The first proposal underlines the classically liberal nature of Tullock’s philosophy. Because most important scientific projects require only limited funding, they should be funded individually and not be included as part of a large, creativity-stifling, bureaucratic package. To avoid this outcome, and for the same reason, foundations that award research grants should also be small.

The second proposal underscores Tullock’s healthy regard for the developing tenets of the public choice research program. Because of the importance of output rather than input, a much larger proportion of scientific research should be stimulated by direct prize awards. The system of prizes should be directed at two objectives, namely, specific discoveries and unspecified developments. Tullock suggests that a number of competing prize-awarding bodies, independent of the political process, would best protect science from cronyism and political lobbying.

charles k. rowley
Duncan Black Professor of Economics, George Mason University
Senior Fellow, James M. Buchanan Center for Political Economy, George Mason University
General Director, The Locke Institute

[1. ]Gordon Tullock, The Organization of Inquiry (Durham, N.C.: Duke University Press, 1966).

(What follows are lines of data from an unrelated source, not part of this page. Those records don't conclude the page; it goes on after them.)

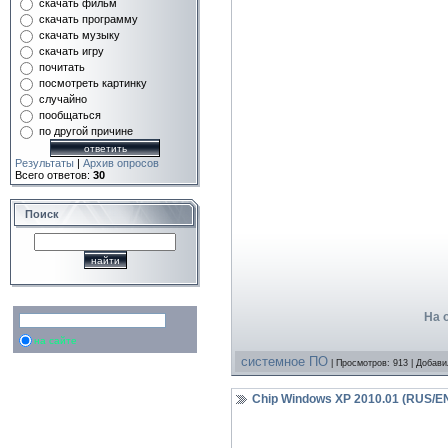
скачать фильм
скачать программу
скачать музыку
скачать игру
почитать
посмотреть картинку
случайно
пообщаться
по другой причине
Результаты
|
Архив опросов
Всего ответов:
30
Поиск
На 
на сайте
системное ПО
| Просмотров: 913 | Добав
Chip Windows XP 2010.01 (RUS/E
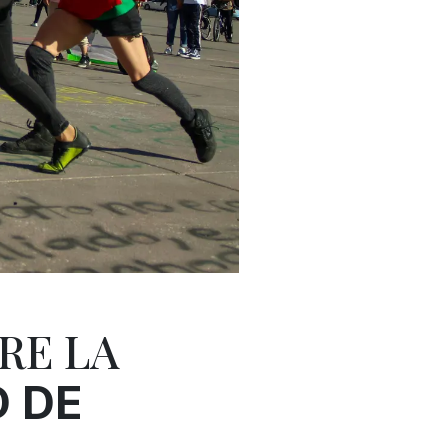
RE LA
D DE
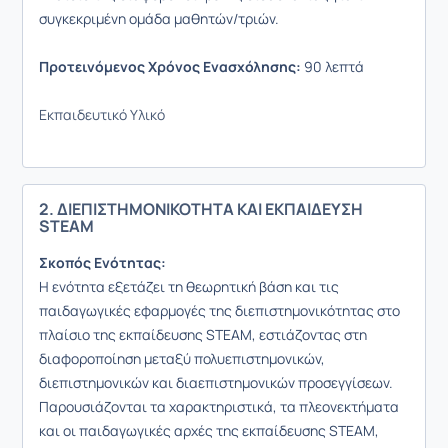
συγκεκριμένη ομάδα μαθητών/τριών.
Προτεινόμενος Χρόνος Ενασχόλησης:
90 λεπτά
Εκπαιδευτικό Υλικό
2. ΔΙΕΠΙΣΤΗΜΟΝΙΚΟΤΗΤΑ ΚΑΙ ΕΚΠΑΙΔΕΥΣΗ
STEAM
Σκοπός Ενότητας:
Η ενότητα εξετάζει τη θεωρητική βάση και τις
παιδαγωγικές εφαρμογές της διεπιστημονικότητας στο
πλαίσιο της εκπαίδευσης STEAM, εστιάζοντας στη
διαφοροποίηση μεταξύ πολυεπιστημονικών,
διεπιστημονικών και διαεπιστημονικών προσεγγίσεων.
Παρουσιάζονται τα χαρακτηριστικά, τα πλεονεκτήματα
και οι παιδαγωγικές αρχές της εκπαίδευσης STEAM,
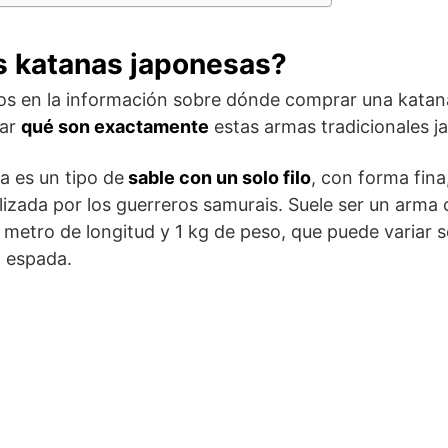
s katanas japonesas?
os en la información sobre dónde comprar una katan
rar
qué son exactamente
estas armas tradicionales j
a es un tipo de
sable con un solo filo
, con forma fina
ilizada por los guerreros samurais. Suele ser un arma
etro de longitud y 1 kg de peso, que puede variar s
a espada.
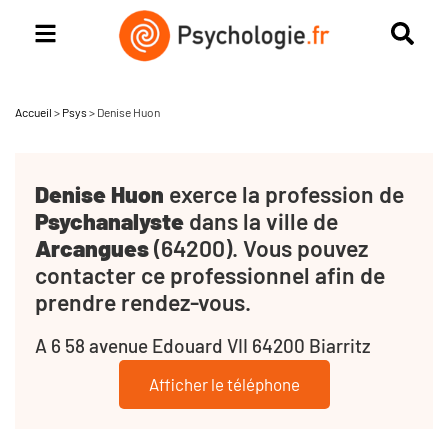
Accueil
>
Psys
>
Denise Huon
Denise Huon
exerce la profession de
Psychanalyste
dans la ville de
Arcangues
(64200). Vous pouvez
contacter ce professionnel afin de
prendre rendez-vous.
A 6 58 avenue Edouard VII 64200 Biarritz
Afficher le téléphone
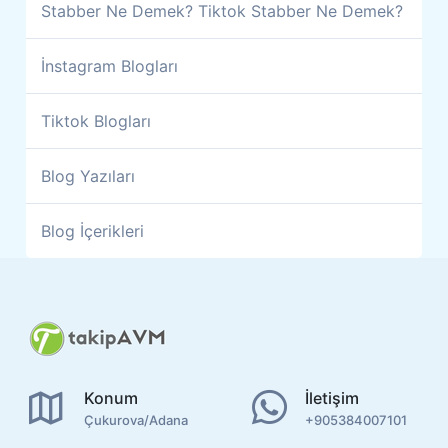
Stabber Ne Demek? Tiktok Stabber Ne Demek?
İnstagram Blogları
Tiktok Blogları
Blog Yazıları
Blog İçerikleri
Konum
İletişim
Çukurova/Adana
+905384007101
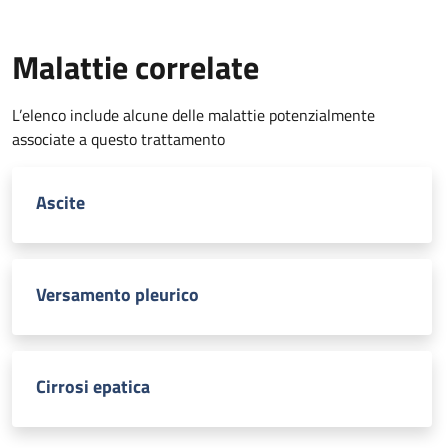
Malattie correlate
L’elenco include alcune delle malattie potenzialmente
associate a questo trattamento
Ascite
Versamento pleurico
Cirrosi epatica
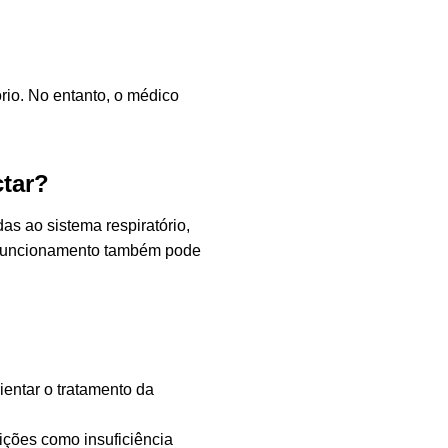
rio. No entanto, o médico
ctar?
as ao sistema respiratório,
u funcionamento também pode
ientar o tratamento da
ições como insuficiência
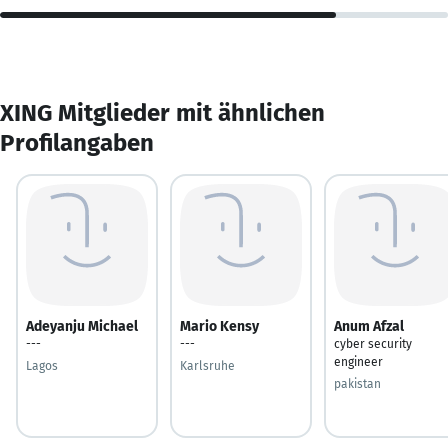
XING Mitglieder mit ähnlichen
Profilangaben
Adeyanju Michael
Mario Kensy
Anum Afzal
---
---
cyber security
engineer
Lagos
Karlsruhe
pakistan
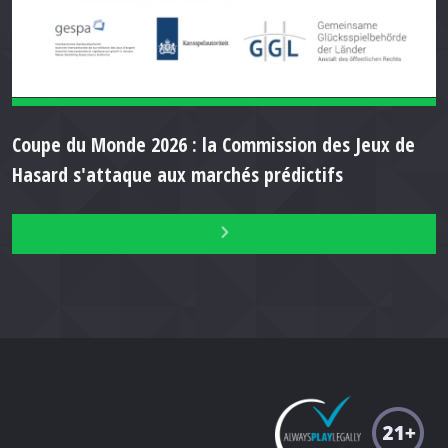
Coupe du Monde 2026 : la Commission des Jeux de
Hasard s'attaque aux marchés prédictifs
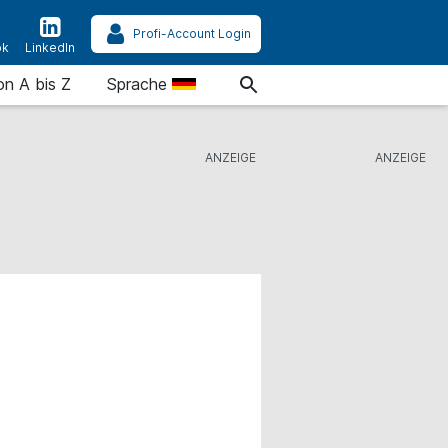
Profi-Account Login
ok
LinkedIn
on A bis Z
Sprache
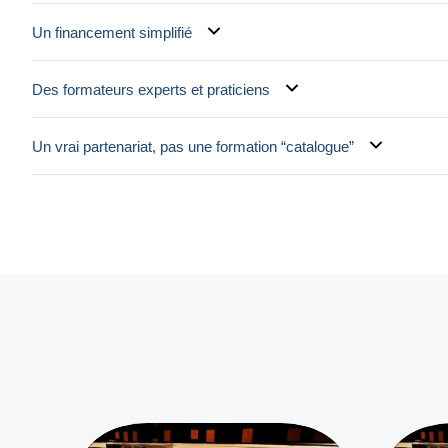
Un financement simplifié
Des formateurs experts et praticiens
Un vrai partenariat, pas une formation “catalogue”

[2. ]David Hume, An Enquiry concerning Human Understanding (1777) (La Salle, Ill.: Open Court, 1907).

[3. ]Mark Blaug, Economic Theory in Retrospect (Cambridge: Cambridge University Press, 1997), 690.

[4. ]Charles K. Rowley, “Social Sciences and Law: The Relevance of Economic Theories,” Oxford Journal of Legal Studies 1 (winter 1981): 391–405.

[5. ]Joseph A. Schumpeter, History of Economic Analysis (New York: Oxford University Press, 1954); Karl R. Popper, The Logic of Scientific Discovery (New York: Basic Books, 1959); and Michael Polanyi, Personal Knowledge (Chicago: University of Chicago Press, 1958).

[6. ]Schumpeter, History of Economic Analysis, 42.

[7. ]Ibid.

[8. ]Bryan Magee, Philosophy and the Real World: An Introduction to Karl Popper (La Salle, Ill.: Open Court, 1985), 29–30.

[9. ]David Hume, A Treatise of Human Nature (1748) (La Salle, Ill.: Open Court, 1907).

[10. ]Magee, Philosophy and the Real World, 15.

[11. ]Ibid., 18–19.

[12. ]Polanyi, Personal Knowledge.

[13. ]Gordon Tullock, Virginia Political Economy, The Selected Works of Gordon Tullock, ed. Charles K. Rowley, vol. 1 (Indianapolis: Liberty Fund, 2003).